## Cosa produrre
Converti in una lista JSON di stringhe, una per riga e senza le righe vuote, la parte dell'elenco che va dalla riga con "What is the total" giù fino alla riga con "2010, 2008, 2009", entrambe comprese. Lascia fuori le immagini.

## Materiale fornito

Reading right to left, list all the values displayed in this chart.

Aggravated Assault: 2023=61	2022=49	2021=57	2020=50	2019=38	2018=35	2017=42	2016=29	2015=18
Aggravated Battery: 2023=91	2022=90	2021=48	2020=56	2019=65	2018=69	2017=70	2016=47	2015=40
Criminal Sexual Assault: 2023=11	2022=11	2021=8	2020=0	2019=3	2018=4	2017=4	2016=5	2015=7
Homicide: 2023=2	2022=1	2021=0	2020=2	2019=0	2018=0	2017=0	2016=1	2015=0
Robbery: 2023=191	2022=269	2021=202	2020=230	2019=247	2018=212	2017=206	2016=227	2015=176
--
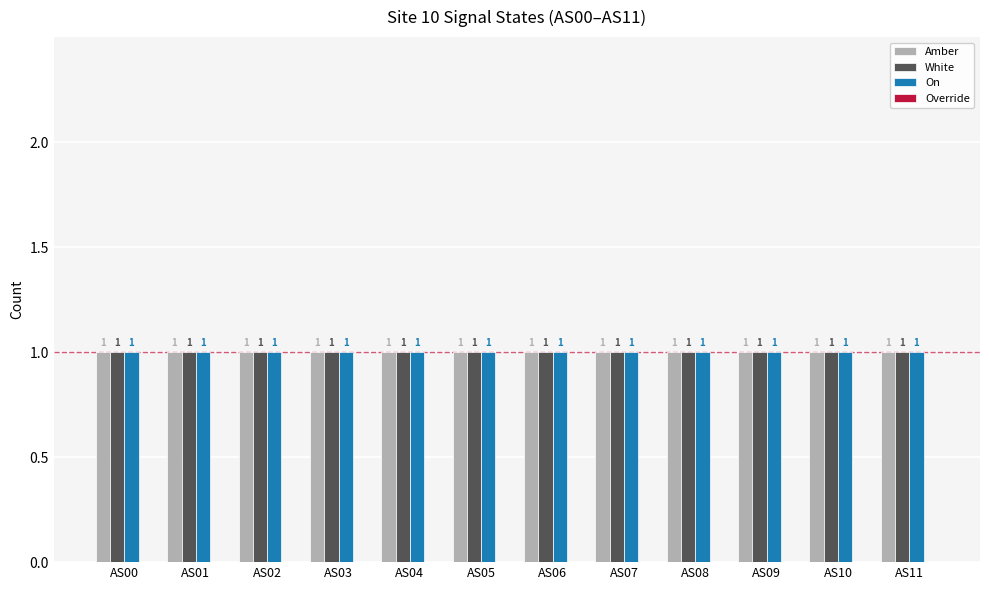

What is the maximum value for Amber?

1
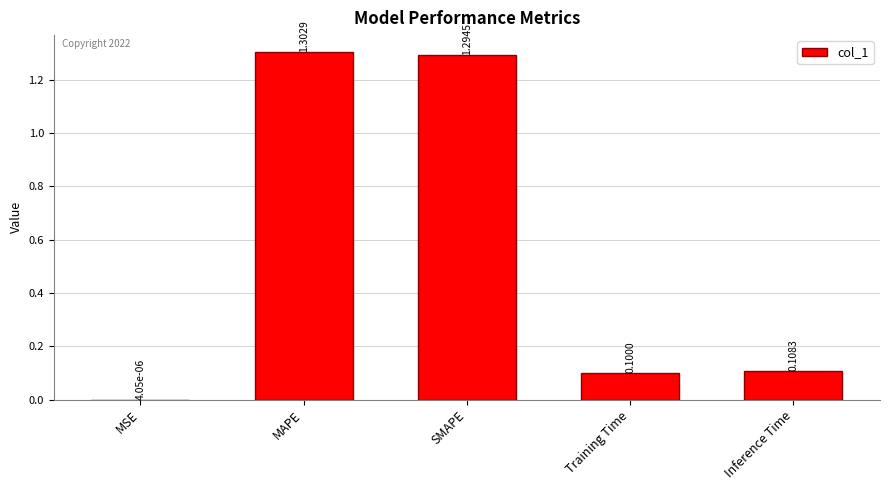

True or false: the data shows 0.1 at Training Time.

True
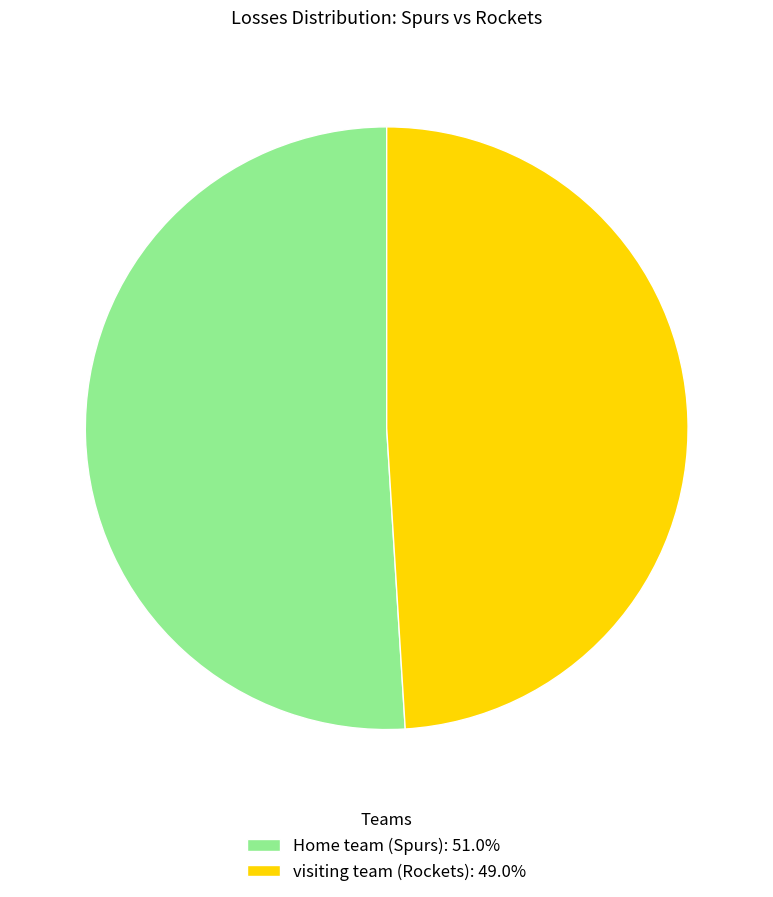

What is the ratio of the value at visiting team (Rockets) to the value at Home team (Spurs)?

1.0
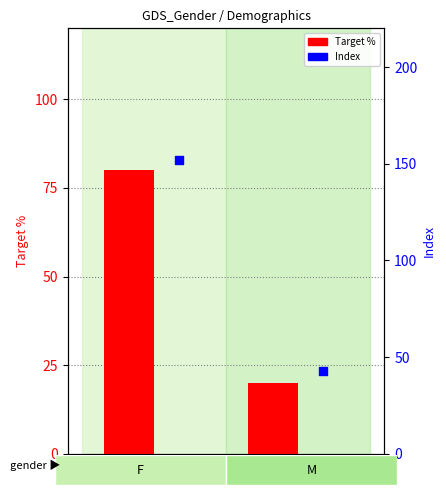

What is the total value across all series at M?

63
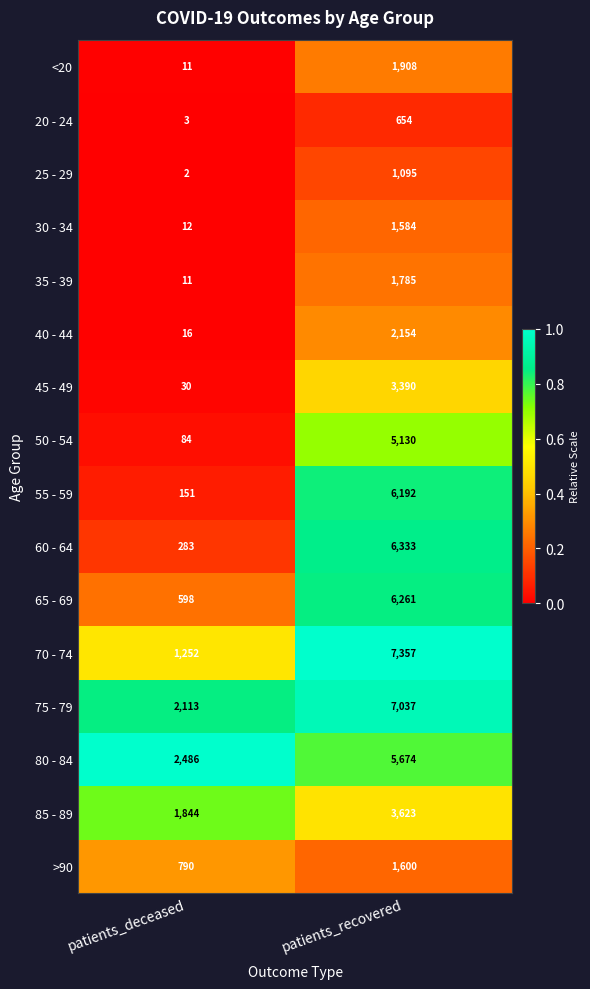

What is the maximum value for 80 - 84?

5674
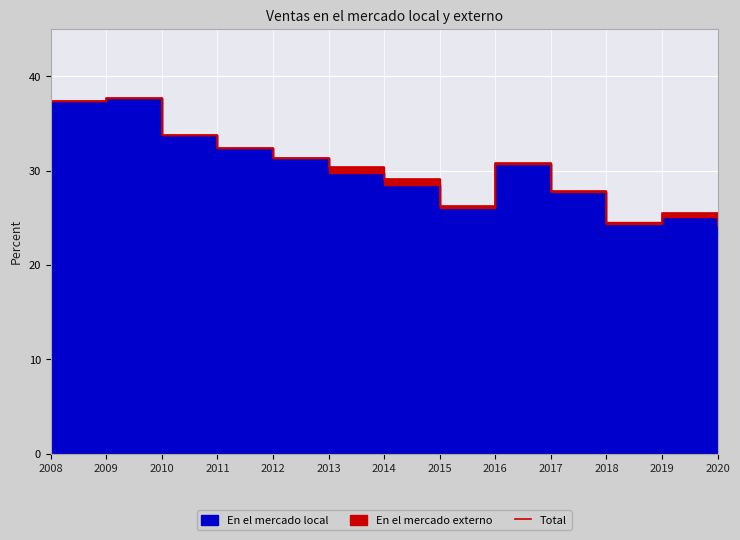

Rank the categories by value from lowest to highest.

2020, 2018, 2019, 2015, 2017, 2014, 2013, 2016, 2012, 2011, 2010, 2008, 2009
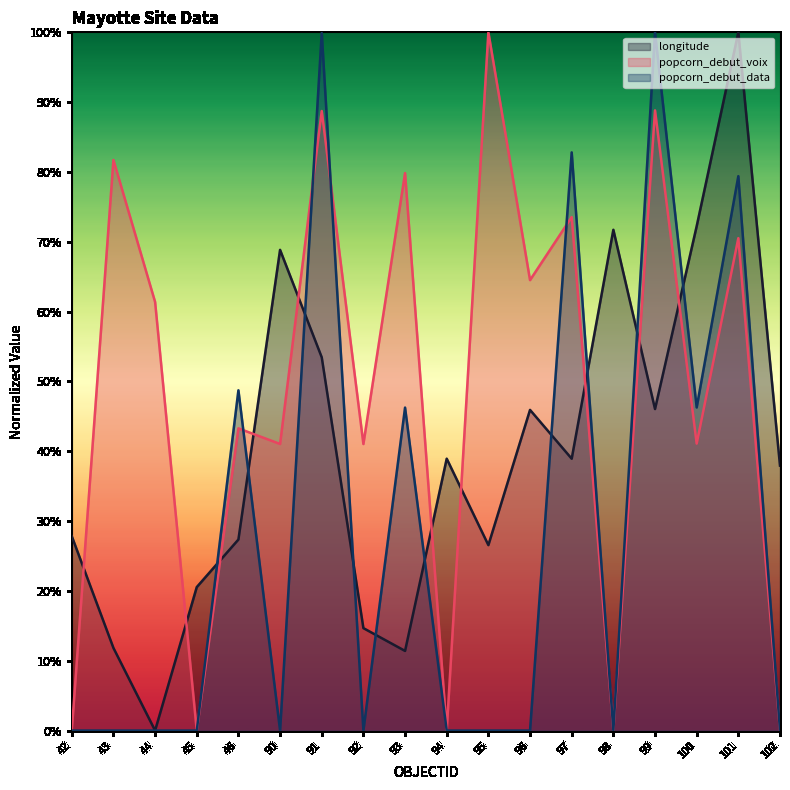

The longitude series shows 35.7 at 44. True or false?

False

## La tua soluzione
[
  "What is the total value across all series at M?",
  "63",
  "What is the maximum value for 80 - 84?",
  "5674",
  "Rank the categories by value from lowest to highest.",
  "2020, 2018, 2019, 2015, 2017, 2014, 2013, 2016, 2012, 2011, 2010, 2008, 2009"
]